WHAT NEEDS TO BE DONE:
Write what comes next in the forum post announcing the Lynnwood Reformed Conference on biblical archaeology, starting after its last sentence.

SOURCE EXTRACT:
○ ○ ○ ○ ○ ○ ○
# Seattle Area: Lynnwood Reformed Conference - March 20-21: Biblical Archaeology‏



## Augusta (Feb 25, 2009)

It's time again for the annual Lynnwood Reformed Conference held at Lynnwood Orthodox Presbyterian Church. It sounds really interesting, the title is "Great Discoveries in Biblical Archaeology." 

This year we have invited the distinguished archaeologist, Dr. Bryant Wood. Dr. Wood has dedicated his career to attempting to show the harmony between the historical and archaeological record and the text of the Bible. He is an evangelical, and affirms the inerrancy of the Bible in the original autographa. He is also the director of a group called "Associates for Biblical Research." You can see their website here: Associates for Biblical Research. It has a great many articles and pictures dealing with the archaeology of the Bible.
○ ○ ○ ○ ○ ○ ○
RECORDED DATA:
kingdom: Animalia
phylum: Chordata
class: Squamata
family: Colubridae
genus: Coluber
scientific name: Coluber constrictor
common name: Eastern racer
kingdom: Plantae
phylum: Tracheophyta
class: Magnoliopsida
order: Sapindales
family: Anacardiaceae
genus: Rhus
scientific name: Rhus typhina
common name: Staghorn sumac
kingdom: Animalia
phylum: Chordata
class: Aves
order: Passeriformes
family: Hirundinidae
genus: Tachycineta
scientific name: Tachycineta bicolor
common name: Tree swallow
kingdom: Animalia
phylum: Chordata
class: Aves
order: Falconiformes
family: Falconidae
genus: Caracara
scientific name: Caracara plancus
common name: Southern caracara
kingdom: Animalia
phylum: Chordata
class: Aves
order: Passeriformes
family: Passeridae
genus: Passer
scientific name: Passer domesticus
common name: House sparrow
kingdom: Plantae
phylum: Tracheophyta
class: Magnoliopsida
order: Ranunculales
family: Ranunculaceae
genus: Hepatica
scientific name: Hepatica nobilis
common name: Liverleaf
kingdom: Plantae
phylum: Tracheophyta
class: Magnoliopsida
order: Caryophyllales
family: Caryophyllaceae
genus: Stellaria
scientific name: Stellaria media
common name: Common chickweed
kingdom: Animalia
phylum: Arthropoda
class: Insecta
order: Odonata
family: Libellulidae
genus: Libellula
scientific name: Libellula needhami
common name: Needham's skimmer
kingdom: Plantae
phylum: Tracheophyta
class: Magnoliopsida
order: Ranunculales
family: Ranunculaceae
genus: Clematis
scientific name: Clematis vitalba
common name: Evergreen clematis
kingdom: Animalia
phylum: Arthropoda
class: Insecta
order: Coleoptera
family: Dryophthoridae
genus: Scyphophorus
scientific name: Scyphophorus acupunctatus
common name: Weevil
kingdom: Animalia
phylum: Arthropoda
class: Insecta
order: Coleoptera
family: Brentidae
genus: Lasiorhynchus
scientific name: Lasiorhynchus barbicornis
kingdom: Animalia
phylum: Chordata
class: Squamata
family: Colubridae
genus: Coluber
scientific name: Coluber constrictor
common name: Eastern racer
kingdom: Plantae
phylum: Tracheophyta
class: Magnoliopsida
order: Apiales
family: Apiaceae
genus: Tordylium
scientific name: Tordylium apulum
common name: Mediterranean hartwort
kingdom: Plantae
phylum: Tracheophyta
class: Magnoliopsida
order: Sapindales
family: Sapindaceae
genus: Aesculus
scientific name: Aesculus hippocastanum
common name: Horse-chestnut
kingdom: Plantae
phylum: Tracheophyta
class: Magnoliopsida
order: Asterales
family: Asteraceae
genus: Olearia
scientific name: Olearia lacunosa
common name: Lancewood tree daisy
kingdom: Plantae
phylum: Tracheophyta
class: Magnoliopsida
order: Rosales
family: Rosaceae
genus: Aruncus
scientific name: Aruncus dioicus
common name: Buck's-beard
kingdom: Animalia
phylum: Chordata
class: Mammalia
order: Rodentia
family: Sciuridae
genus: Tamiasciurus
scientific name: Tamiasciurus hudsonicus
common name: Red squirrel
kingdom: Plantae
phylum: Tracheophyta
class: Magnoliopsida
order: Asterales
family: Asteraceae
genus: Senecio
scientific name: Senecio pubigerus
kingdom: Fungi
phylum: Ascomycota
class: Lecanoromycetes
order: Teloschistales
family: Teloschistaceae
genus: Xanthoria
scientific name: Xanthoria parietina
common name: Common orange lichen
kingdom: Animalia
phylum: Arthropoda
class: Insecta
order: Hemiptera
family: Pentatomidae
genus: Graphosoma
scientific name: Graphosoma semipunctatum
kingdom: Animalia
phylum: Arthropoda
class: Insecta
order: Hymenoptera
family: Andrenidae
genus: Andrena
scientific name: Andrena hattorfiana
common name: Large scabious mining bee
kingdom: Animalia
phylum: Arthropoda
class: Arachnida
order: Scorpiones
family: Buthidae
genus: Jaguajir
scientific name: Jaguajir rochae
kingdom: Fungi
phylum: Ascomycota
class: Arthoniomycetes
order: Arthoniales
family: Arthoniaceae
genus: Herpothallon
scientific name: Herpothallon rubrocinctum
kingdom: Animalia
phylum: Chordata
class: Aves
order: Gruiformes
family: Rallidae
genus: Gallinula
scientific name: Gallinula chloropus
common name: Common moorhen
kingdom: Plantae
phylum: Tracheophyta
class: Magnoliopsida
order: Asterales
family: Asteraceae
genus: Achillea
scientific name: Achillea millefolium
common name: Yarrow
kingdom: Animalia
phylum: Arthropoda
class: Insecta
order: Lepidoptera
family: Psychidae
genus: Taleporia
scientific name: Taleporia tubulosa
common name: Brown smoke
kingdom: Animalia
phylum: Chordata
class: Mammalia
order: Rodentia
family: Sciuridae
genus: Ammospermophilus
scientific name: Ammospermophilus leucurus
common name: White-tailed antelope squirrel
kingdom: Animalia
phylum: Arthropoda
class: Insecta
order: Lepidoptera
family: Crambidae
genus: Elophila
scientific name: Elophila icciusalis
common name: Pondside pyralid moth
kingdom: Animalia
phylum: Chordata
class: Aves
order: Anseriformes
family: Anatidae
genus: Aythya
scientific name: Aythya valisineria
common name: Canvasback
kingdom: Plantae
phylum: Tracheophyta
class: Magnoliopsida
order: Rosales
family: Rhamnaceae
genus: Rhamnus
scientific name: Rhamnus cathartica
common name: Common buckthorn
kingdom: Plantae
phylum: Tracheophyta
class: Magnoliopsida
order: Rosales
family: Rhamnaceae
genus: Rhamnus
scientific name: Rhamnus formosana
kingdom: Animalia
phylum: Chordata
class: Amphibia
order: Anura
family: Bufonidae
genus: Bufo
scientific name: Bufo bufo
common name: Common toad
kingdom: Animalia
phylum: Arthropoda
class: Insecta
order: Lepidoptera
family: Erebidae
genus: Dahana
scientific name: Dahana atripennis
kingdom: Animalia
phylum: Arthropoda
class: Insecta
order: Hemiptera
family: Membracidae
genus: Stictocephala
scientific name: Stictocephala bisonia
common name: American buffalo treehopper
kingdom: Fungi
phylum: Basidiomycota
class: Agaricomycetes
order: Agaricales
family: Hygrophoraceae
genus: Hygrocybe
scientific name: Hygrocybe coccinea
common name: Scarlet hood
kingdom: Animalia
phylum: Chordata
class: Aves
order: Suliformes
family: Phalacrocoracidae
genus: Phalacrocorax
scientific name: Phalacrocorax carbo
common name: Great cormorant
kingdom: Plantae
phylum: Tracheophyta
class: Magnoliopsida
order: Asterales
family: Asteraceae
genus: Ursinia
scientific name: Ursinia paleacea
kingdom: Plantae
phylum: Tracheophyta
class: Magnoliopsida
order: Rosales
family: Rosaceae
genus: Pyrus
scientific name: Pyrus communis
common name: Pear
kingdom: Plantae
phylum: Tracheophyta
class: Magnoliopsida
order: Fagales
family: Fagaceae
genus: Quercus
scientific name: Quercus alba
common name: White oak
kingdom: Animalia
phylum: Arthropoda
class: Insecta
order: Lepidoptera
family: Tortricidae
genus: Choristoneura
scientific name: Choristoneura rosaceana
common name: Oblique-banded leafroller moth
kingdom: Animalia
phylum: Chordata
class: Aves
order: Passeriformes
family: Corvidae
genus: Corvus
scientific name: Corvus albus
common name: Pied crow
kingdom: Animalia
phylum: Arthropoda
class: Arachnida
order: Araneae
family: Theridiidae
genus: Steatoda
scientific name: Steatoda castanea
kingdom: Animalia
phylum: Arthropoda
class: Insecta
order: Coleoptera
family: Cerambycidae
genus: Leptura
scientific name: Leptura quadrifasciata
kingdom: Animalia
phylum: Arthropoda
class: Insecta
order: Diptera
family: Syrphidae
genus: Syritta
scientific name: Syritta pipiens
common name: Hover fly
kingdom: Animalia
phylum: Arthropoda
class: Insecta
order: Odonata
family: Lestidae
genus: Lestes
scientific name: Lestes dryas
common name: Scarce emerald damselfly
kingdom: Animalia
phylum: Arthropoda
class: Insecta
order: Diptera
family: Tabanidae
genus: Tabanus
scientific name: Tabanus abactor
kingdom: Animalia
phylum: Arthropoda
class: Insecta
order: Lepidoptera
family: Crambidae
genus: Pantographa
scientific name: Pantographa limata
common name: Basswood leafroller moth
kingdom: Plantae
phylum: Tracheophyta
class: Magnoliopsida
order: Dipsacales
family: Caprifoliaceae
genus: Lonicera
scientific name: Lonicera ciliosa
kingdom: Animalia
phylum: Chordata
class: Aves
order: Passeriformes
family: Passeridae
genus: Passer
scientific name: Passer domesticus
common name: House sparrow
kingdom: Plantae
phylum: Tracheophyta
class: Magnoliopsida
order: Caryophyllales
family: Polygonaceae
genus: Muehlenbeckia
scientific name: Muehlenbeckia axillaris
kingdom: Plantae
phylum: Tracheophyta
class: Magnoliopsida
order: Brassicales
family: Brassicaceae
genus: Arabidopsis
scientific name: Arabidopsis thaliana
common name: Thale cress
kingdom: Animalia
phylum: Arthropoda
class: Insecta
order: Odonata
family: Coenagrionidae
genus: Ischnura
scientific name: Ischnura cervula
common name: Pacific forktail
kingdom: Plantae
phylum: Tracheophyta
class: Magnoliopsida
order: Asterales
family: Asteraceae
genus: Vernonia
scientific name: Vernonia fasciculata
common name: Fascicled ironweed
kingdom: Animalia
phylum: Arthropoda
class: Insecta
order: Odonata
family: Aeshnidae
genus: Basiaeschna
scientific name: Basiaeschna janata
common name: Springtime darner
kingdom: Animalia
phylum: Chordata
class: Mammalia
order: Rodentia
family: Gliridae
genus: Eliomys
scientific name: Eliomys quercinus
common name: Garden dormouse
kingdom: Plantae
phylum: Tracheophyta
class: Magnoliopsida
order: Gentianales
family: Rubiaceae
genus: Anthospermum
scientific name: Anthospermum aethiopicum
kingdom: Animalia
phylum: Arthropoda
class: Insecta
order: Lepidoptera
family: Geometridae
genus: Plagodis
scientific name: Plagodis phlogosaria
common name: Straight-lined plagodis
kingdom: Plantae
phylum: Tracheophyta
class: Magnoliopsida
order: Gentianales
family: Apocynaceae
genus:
○ ○ ○ ○ ○ ○ ○
RESPONSE TO THIS TASK:
Here is the schedule:

Friday, March 20th: 

7:00-8:30 p.m.: Session 1: Great Discoveries in Biblical Archaeology: OT 

Saturday, March 21st: 

8:00 a.m.: Breakfast and Fellowship 

9:00-10:15 a.m.: Session 2: Great Discoveries in Biblical Archaelology: NT 

10:30-11:45 a.m.: Session 3: Digging up the Sin Cities of Sodom and Gomorrah 

12:00-12:50 p.m.: Lunch Break (food is provided) 

1:00-2:15 p.m.: Session 4: Uncovering the Truth at Jericho 

As always, nursery will be provided for all sessions. There is no registration fee: only a free will offering will be taken for those who want to have another conference next year . 

I hope we will be able to see you all there! This should appeal to a broad variety of people: anyone interested in the historical reliability of their Bible. That should prove to be a mutually edifying topic for us all. Dr. Wood also has a digital power point presentation illustrating all the great finds (he has actually supervised several of his own digs in the Middle East).


----------



## Augusta (Mar 6, 2009)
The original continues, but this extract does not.